## [Try it]
The records below are to be written out again, exactly as they appear.

- Opening Delimiter -

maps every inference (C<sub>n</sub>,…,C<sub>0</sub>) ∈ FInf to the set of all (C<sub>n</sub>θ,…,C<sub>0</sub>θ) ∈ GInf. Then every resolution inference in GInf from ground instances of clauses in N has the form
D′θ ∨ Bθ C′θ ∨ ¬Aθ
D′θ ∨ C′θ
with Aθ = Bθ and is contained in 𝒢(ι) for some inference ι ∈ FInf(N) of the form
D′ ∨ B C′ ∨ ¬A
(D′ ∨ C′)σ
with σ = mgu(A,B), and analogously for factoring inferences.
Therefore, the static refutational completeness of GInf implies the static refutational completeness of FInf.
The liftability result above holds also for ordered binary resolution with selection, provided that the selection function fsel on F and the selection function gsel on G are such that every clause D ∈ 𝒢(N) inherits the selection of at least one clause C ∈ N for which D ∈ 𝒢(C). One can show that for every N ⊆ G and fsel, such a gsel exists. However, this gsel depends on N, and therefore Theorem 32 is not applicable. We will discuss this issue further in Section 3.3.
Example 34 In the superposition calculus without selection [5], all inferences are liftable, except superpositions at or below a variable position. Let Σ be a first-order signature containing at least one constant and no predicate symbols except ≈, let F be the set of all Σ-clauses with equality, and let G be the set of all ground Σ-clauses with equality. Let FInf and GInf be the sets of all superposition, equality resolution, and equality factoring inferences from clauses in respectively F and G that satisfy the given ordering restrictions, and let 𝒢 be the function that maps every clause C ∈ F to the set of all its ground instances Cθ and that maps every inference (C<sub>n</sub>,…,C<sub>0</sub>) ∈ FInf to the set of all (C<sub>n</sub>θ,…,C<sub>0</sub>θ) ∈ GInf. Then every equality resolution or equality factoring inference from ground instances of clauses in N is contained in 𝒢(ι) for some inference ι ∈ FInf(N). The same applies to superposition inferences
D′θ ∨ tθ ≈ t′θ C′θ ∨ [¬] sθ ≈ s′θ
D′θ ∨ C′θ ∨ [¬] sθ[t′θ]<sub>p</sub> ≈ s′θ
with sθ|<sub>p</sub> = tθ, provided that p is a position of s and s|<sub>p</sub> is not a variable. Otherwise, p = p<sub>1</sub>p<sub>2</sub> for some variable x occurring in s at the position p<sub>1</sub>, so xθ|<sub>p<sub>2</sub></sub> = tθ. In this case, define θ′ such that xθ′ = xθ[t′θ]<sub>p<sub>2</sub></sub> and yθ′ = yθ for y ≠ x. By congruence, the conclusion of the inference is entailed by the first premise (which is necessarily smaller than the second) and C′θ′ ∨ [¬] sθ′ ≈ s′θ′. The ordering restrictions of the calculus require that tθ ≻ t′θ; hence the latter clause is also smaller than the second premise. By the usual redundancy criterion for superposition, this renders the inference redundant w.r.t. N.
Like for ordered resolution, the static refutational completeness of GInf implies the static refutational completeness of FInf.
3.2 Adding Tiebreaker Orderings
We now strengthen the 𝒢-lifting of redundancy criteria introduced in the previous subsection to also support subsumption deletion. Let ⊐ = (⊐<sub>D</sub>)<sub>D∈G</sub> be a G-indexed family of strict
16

- Closing Delimiter -

## [Task answer]
maps every inference (C<sub>n</sub>,…,C<sub>0</sub>) ∈ FInf to the set of all (C<sub>n</sub>θ,…,C<sub>0</sub>θ) ∈ GInf. Then every resolution inference in GInf from ground instances of clauses in N has the form
D′θ ∨ Bθ C′θ ∨ ¬Aθ
D′θ ∨ C′θ
with Aθ = Bθ and is contained in 𝒢(ι) for some inference ι ∈ FInf(N) of the form
D′ ∨ B C′ ∨ ¬A
(D′ ∨ C′)σ
with σ = mgu(A,B), and analogously for factoring inferences.
Therefore, the static refutational completeness of GInf implies the static refutational completeness of FInf.
The liftability result above holds also for ordered binary resolution with selection, provided that the selection function fsel on F and the selection function gsel on G are such that every clause D ∈ 𝒢(N) inherits the selection of at least one clause C ∈ N for which D ∈ 𝒢(C). One can show that for every N ⊆ G and fsel, such a gsel exists. However, this gsel depends on N, and therefore Theorem 32 is not applicable. We will discuss this issue further in Section 3.3.
Example 34 In the superposition calculus without selection [5], all inferences are liftable, except superpositions at or below a variable position. Let Σ be a first-order signature containing at least one constant and no predicate symbols except ≈, let F be the set of all Σ-clauses with equality, and let G be the set of all ground Σ-clauses with equality. Let FInf and GInf be the sets of all superposition, equality resolution, and equality factoring inferences from clauses in respectively F and G that satisfy the given ordering restrictions, and let 𝒢 be the function that maps every clause C ∈ F to the set of all its ground instances Cθ and that maps every inference (C<sub>n</sub>,…,C<sub>0</sub>) ∈ FInf to the set of all (C<sub>n</sub>θ,…,C<sub>0</sub>θ) ∈ GInf. Then every equality resolution or equality factoring inference from ground instances of clauses in N is contained in 𝒢(ι) for some inference ι ∈ FInf(N). The same applies to superposition inferences
D′θ ∨ tθ ≈ t′θ C′θ ∨ [¬] sθ ≈ s′θ
D′θ ∨ C′θ ∨ [¬] sθ[t′θ]<sub>p</sub> ≈ s′θ
with sθ|<sub>p</sub> = tθ, provided that p is a position of s and s|<sub>p</sub> is not a variable. Otherwise, p = p<sub>1</sub>p<sub>2</sub> for some variable x occurring in s at the position p<sub>1</sub>, so xθ|<sub>p<sub>2</sub></sub> = tθ. In this case, define θ′ such that xθ′ = xθ[t′θ]<sub>p<sub>2</sub></sub> and yθ′ = yθ for y ≠ x. By congruence, the conclusion of the inference is entailed by the first premise (which is necessarily smaller than the second) and C′θ′ ∨ [¬] sθ′ ≈ s′θ′. The ordering restrictions of the calculus require that tθ ≻ t′θ; hence the latter clause is also smaller than the second premise. By the usual redundancy criterion for superposition, this renders the inference redundant w.r.t. N.
Like for ordered resolution, the static refutational completeness of GInf implies the static refutational completeness of FInf.
3.2 Adding Tiebreaker Orderings
We now strengthen the 𝒢-lifting of redundancy criteria introduced in the previous subsection to also support subsumption deletion. Let ⊐ = (⊐<sub>D</sub>)<sub>D∈G</sub> be a G-indexed family of strict
16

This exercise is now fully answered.